Während in der Region auf je 1 000 Einwohner gut zehn Handwerksbetriebe kommen, sind es in Bonn nur knapp acht. "Bonn hat hier ein strukturelles Problem, das auch aus der Vergangenheit herrührt", sagte Weltrich. In ihrer neuen Bonner Geschäftsstelle bietet die Handwerkskammer kostenlose Beratung, aber auch Ausbildung, Weiterbildung und Prüfungen an.

"Einer unserer Schwerpunkte ist die Gründerberatung", sagte Jürgen Fritz, Geschäftsführer der Handwerkskammer. Dabei gehe es nicht nur um die Frage, ob das jeweilige Konzept tragfähig sei, sondern vor allem auch um Fördermittel, die Existenzgründer in Anspruch nehmen können. Dass Handwerksbetriebe in Bonn unterrepräsentiert seien, liege aber weniger an mangelndem Gründungselan als an fehlenden Gewerbeflächen, sagte Weltrich.

Ein Projekt in Bonn ist eine mehrsprachige Ausbildungsbörse, mit der die Kammer in Köln bereits gute Erfahrungen gemacht hat. Außerdem wollen die Handwerker gezielt Abiturienten ansprechen.

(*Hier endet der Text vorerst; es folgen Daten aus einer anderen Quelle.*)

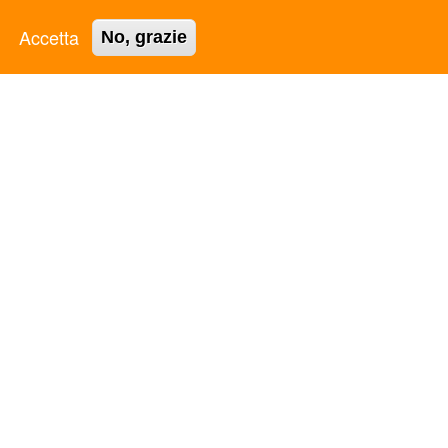
Accetta
Privacy Policy
No, grazie
Cookie Policy
ASC AREZZO APS
ASC AVELLINO APS
ASC BARI BAT APS
ASC BASSA VAL DI CECINA APS
ASC BOLOGNA APS
ASC BOLZANO APS
ASC CALABRIA APS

Chancen dafür biete der Doppeljahrgang 2013, wenn die ersten G8-Schüler gemeinsam mit den G9ern das Gymnasium abschließen.

Beliebt bei Gymnasiasten seien jetzt schon Gesundheitsberufe wie Augenoptiker, Zahntechniker und Hörgeräte-Akustiker, ebenso Tischler und Konditor. "Wegen der immer anspruchsvolleren Technik sehen wir auch gute Chancen, Abiturienten für Sanitär, Heizung, Klima und Elektrotechnik zu begeistern", so Weltrich.

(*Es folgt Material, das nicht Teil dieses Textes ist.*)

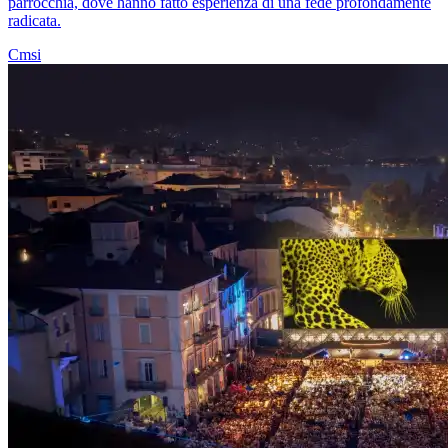
parrocchia, dove hanno fatto esperienza di una fede profondamente
radicata.
Cmsi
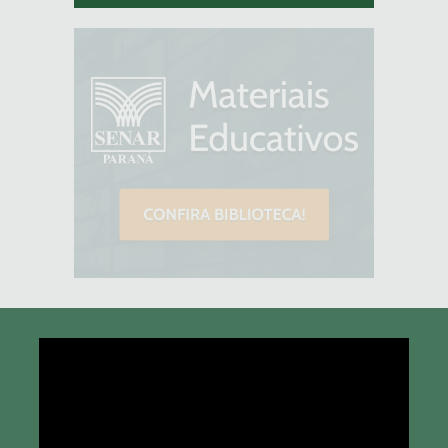
Tocador
de
vídeo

Mit 8,2 Prozent liege die Abiturientenquote unter den Auszubildenden in der Region gut zwei Punkte über dem Bundesdurchschnitt. Weltrich verwies auch darauf, dass für Abiturienten die Ausbildung ein Jahr kürzer sei. In der Region gibt es ein Pilotprojekt, um den Handwerksberuf noch attraktiver zu machen: Ein Studium, bei dem die angehenden Handwerker in vier bis viereinhalb Jahren sowohl den Meistertitel erwerben als auch einen Bachelor-Studiengang abschließen können.